* BEGIN *
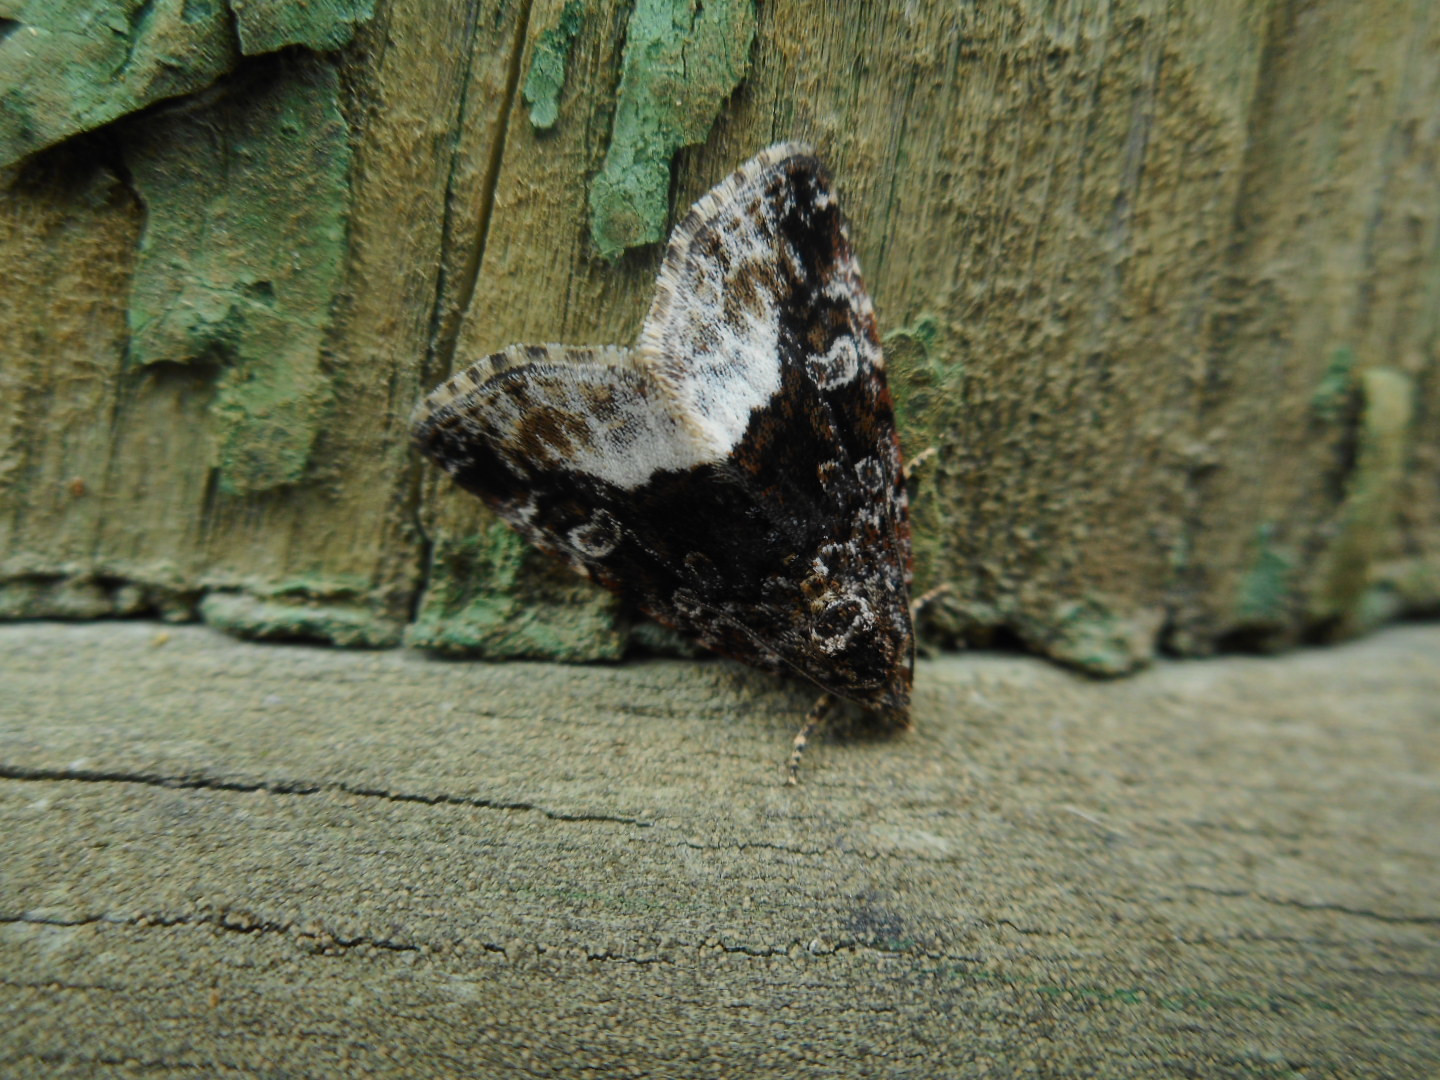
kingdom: Animalia
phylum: Arthropoda
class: Insecta
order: Lepidoptera
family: Noctuidae
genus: Deltote
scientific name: Deltote pygarga
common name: Marbled white spot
* END *
Lay out every line of the material as a Markdown table with the columns Row and Line, numbering each line and skipping blank ones. Leave the pictures out of the answer.

| Row | Line |
|---|---|
| 1 | kingdom: Animalia |
| 2 | phylum: Arthropoda |
| 3 | class: Insecta |
| 4 | order: Lepidoptera |
| 5 | family: Noctuidae |
| 6 | genus: Deltote |
| 7 | scientific name: Deltote pygarga |
| 8 | common name: Marbled white spot |